**What is being asked**
From the records below, copy out each line that has the word "const".

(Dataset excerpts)
====

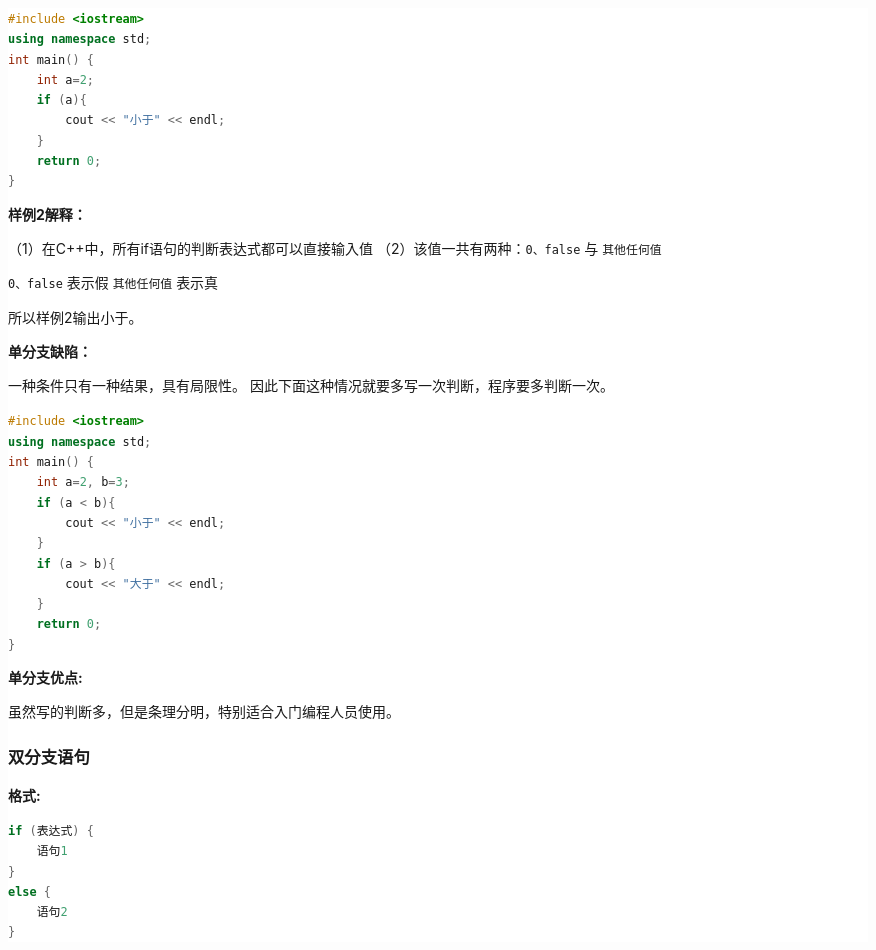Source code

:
 ```c++
#include <iostream>
using namespace std;
int main() {
    int a=2;
    if (a){
    	cout << "小于" << endl;
    }
    return 0;
}
```

**样例2解释：**

（1）在C++中，所有if语句的判断表达式都可以直接输入值
（2）该值一共有两种：`0、false` 与 `其他任何值`

`0、false` 表示假
`其他任何值` 表示真

所以样例2输出小于。



**单分支缺陷：**

一种条件只有一种结果，具有局限性。
因此下面这种情况就要多写一次判断，程序要多判断一次。

```c++
#include <iostream>
using namespace std;
int main() {
    int a=2, b=3;
    if (a < b){
    	cout << "小于" << endl;
    }
    if (a > b){
        cout << "大于" << endl;
    }
    return 0;
}
```

**单分支优点:**

虽然写的判断多，但是条理分明，特别适合入门编程人员使用。



### 双分支语句

**格式:**

```c++
if (表达式) {
    语句1
}
else {
    语句2
}
```
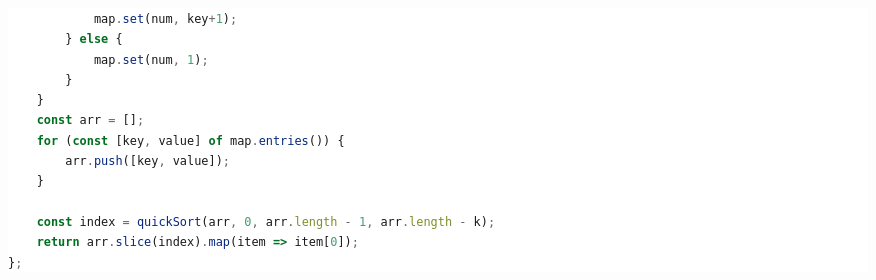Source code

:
 ```ts
            map.set(num, key+1);
        } else {
            map.set(num, 1);
        }
    }
    const arr = [];
    for (const [key, value] of map.entries()) {
        arr.push([key, value]);
    }
    
    const index = quickSort(arr, 0, arr.length - 1, arr.length - k);
    return arr.slice(index).map(item => item[0]);
};
```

====

**Result**
    const arr = [];
    for (const [key, value] of map.entries()) {
    const index = quickSort(arr, 0, arr.length - 1, arr.length - k);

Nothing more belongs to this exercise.